In 2003, in spite of everything, you supported Obasanjo and not Buhari, what really happened?

Let me tell you, in 2002, we established the CNPP as an umbrella organization for all political parties, for the purpose of rescuing political parties from the machinations of government and its agencies particularly, the electoral body. So, when we formed that, I immediately became the chairman of that organization.  For 2003, we in the CNPP were opposed to supporting a military man to be the President of Nigeria in 2003.

Why, when Obasanjo, is a former military man?
Because, Nigerians at that time generally felt that military rule was too dictatorial, it undermines the will of the people, in any case there were anti-military sentiments, so we were opposed to military in political power.  So, we were opposed to Obasanjo and Buhari and every military man. We even went to the extent of campaigning for a third alternative that is a civilian candidate as opposed to a military presidential candidate at our meeting.

But at that meeting, there were 27 party chairmen and we were to support one civilian for the presidency, we had to go for voting and the only civilian who had a majority vote got four votes.
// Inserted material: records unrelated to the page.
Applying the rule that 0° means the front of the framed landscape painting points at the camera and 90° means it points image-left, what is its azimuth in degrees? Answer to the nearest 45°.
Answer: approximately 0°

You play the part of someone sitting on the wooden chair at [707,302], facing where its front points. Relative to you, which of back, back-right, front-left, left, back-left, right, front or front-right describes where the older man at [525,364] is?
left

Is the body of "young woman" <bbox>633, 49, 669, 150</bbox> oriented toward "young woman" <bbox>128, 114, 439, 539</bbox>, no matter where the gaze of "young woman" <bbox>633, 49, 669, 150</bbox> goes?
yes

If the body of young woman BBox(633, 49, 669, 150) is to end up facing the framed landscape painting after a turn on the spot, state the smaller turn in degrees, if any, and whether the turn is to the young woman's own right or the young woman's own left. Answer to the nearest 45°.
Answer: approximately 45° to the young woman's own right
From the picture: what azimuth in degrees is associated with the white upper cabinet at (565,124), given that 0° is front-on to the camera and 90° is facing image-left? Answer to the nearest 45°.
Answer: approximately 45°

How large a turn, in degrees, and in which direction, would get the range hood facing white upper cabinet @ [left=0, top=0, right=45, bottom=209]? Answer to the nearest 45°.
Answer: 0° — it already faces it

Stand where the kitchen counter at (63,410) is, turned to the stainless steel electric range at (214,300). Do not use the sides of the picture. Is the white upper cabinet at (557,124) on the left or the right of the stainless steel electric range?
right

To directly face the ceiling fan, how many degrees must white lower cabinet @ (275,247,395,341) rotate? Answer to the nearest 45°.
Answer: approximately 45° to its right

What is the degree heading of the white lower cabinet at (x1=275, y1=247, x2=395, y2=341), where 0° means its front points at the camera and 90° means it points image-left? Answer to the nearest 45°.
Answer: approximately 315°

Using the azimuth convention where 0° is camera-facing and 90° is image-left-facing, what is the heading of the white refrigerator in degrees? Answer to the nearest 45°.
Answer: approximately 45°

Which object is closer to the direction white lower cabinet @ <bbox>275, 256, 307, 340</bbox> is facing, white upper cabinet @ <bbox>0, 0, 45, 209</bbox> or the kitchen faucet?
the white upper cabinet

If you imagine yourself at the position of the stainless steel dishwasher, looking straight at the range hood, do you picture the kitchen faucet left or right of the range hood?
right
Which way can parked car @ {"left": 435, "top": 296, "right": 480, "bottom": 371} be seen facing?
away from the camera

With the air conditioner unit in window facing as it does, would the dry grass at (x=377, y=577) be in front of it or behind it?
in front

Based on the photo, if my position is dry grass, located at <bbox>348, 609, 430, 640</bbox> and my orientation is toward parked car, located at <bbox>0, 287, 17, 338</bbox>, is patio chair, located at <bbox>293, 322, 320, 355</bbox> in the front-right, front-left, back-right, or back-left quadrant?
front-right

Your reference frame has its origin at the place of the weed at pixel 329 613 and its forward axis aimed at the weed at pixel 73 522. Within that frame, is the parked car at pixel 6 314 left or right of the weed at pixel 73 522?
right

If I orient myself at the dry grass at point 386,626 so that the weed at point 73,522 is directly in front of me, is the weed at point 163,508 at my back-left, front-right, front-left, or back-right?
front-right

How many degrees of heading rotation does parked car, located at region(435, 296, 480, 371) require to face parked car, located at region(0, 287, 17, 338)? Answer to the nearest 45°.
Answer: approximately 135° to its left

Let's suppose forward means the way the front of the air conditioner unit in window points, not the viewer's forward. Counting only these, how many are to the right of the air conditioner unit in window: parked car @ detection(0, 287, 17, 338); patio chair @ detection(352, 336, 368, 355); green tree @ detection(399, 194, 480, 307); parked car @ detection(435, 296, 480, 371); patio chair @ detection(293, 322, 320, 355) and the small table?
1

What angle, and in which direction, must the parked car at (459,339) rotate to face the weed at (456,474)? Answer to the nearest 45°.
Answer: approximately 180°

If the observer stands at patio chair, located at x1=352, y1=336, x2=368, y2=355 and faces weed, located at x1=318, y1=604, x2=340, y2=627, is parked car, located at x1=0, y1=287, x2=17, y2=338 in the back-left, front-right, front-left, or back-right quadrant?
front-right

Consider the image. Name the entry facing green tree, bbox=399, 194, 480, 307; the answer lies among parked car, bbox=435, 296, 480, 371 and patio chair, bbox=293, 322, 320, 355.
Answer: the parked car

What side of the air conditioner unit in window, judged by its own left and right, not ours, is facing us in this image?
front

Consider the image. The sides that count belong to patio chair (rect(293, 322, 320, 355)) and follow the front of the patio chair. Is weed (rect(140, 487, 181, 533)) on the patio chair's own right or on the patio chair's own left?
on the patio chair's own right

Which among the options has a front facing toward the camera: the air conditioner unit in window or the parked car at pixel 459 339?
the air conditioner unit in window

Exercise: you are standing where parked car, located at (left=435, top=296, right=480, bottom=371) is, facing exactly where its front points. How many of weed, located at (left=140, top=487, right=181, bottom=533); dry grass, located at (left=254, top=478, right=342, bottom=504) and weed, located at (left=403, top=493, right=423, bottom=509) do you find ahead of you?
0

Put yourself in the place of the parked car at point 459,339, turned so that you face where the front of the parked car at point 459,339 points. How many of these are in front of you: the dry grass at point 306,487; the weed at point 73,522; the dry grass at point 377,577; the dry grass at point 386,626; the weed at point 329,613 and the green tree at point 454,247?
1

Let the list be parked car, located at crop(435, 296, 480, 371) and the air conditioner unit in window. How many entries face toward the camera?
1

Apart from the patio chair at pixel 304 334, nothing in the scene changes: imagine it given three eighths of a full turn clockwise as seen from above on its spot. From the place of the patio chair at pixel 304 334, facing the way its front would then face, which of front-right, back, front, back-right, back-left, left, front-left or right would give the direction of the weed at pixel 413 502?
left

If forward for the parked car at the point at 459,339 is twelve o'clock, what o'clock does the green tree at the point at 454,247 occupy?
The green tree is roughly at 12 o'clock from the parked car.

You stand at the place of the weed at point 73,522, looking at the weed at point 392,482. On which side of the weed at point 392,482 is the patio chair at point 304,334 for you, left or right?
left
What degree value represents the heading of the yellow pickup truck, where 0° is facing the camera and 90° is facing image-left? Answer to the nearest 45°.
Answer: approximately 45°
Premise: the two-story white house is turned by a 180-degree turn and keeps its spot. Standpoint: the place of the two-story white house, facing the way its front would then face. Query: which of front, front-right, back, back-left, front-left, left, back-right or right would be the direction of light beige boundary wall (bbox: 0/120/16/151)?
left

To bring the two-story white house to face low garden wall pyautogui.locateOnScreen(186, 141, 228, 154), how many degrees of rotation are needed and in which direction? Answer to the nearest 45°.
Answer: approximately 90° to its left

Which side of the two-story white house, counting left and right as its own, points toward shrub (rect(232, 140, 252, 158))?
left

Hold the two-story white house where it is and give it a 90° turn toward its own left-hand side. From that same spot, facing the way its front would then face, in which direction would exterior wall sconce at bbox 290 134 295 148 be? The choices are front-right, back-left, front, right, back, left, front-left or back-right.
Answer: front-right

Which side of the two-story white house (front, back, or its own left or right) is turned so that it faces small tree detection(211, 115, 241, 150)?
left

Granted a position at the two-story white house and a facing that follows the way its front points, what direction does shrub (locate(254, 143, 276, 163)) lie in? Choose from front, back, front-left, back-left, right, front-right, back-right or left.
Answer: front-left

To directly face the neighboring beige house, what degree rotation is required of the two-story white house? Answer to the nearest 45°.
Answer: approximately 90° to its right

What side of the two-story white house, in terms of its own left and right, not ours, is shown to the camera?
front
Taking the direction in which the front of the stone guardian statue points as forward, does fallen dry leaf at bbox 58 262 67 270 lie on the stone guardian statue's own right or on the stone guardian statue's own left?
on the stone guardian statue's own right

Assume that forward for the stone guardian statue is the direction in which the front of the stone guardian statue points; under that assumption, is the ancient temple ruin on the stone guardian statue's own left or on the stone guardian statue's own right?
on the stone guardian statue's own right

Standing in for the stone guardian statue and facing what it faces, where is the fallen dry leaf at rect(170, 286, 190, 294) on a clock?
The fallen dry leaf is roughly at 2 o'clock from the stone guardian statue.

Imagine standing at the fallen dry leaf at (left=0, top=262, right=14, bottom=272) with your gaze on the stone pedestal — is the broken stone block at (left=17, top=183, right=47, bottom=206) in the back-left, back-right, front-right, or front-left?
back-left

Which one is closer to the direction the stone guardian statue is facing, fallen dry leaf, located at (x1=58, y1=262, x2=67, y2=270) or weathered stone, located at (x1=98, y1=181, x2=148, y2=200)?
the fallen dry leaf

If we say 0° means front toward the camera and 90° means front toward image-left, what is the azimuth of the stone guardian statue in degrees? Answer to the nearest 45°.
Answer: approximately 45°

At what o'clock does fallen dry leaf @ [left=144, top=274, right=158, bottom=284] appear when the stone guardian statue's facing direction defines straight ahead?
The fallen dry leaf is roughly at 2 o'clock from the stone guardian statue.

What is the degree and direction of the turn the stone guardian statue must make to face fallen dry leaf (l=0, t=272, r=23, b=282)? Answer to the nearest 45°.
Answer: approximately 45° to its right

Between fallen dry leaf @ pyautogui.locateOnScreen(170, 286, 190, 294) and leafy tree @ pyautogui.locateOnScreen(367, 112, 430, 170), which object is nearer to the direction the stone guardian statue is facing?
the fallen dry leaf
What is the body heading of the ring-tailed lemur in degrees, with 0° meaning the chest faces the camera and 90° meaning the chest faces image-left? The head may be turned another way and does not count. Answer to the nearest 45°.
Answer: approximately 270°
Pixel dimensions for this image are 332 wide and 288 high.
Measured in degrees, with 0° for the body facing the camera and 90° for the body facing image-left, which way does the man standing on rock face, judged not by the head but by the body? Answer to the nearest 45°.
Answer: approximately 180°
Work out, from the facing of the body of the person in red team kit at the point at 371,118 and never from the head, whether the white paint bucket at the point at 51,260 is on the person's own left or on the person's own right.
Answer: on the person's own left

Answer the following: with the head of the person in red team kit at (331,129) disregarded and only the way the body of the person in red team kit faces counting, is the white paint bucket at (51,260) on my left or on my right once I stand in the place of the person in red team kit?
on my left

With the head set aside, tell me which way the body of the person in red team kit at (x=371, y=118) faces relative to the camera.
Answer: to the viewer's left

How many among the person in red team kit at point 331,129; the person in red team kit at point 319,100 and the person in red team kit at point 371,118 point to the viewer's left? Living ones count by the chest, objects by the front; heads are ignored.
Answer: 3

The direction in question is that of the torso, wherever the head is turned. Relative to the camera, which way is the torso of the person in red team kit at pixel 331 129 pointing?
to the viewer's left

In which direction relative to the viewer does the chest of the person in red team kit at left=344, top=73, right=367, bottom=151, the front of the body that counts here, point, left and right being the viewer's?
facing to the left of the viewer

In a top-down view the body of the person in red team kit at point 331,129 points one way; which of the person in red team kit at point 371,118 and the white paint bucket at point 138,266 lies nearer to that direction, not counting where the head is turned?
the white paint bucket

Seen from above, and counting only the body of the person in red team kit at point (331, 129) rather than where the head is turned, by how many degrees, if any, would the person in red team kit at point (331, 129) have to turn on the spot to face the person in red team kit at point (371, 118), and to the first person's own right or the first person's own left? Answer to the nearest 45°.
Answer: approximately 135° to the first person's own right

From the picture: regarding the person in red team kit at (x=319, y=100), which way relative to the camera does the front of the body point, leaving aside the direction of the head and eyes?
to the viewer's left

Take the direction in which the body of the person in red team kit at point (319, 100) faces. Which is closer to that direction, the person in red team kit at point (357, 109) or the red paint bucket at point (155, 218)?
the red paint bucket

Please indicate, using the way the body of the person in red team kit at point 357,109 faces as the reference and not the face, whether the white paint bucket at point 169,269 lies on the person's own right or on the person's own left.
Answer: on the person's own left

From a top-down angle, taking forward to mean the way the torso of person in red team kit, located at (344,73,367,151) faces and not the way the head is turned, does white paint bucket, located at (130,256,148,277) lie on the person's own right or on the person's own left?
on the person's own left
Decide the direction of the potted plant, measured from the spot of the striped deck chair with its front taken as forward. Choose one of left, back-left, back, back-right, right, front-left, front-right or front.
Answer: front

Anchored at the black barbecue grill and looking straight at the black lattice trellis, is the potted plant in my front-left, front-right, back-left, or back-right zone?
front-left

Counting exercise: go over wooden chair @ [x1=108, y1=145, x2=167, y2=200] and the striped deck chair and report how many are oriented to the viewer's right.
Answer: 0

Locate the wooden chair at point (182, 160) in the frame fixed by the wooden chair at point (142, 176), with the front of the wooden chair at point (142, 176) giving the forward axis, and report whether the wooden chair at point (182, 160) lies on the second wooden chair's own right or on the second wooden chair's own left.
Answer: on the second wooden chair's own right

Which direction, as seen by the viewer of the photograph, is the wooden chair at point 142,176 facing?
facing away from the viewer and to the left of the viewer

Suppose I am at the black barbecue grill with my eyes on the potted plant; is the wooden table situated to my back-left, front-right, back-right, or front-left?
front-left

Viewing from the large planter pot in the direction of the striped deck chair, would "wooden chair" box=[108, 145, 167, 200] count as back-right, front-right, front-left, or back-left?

They were so many Presidential candidates so the one with the highest vote got four, the others did not get any, some just one and we find it ridiculous for us in the CNPP after our votes to come out and say our candidate had four votes; it was ridiculous so what we did was to go to the public and say we could not decide on a presidential candidate and that every political party was free to decide its own candidate.

And for 2007 it was not different, though there was no voting this time, the same CNPP did not recommend any candidate and at that time, we had already abandoned the opposition against military in government, because the civilians were less credible so we said let us find a candidate who constitute the least risk and that is why we decided not with CNPP as a group, but another group made up of seven political parties from CNPP in 2006.  And that group supported Buhari, as the presidential candidate in 2007, because he constituted the least risk.

So what will happen in 2011?
For the 2011 election, we are also doing the same thing.  We are now 21 political parties and we are looking at the possibility of supporting one candidate for the 2011 elections and also anticipating same in all the elections.  But up till now, we have not decided the candidate and the party.  We may come out with something similar with what happened during the APP/AD scenario where one party had the presidential candidate and the other provided both the platform and the running mate. We may end up with that.  On the other hand with the level of articulation now, we may just support one party and the candidate at the same time.

As we approach 2011, what is your advice to the electorate?

We will get it right, but only after a revolution. I give you an example, on the May 29, 2011, Jonathan must leave the presidency because that is what the constitution says. But with the development now, we are not likely to have a credible electoral process, leading to free, fair and credible election and a legitimate government by May 29, 2011; in fact, we may not even have an elected President on May 29.  Which means one of three things would happen.  The least painful is to have an interim government or administration to take over from Jonathan; the other alternative is that the military may move in, the third is that there may be anarchy which will lead to a social revolution in Nigeria to solve some of the problems. The interim government is a problem because it cannot happen without a revolution, because under a civilian regime, you can only have it with the National Assembly enacting law on that.  And I can't see these National Assembly members legitimately do that because it would be against them.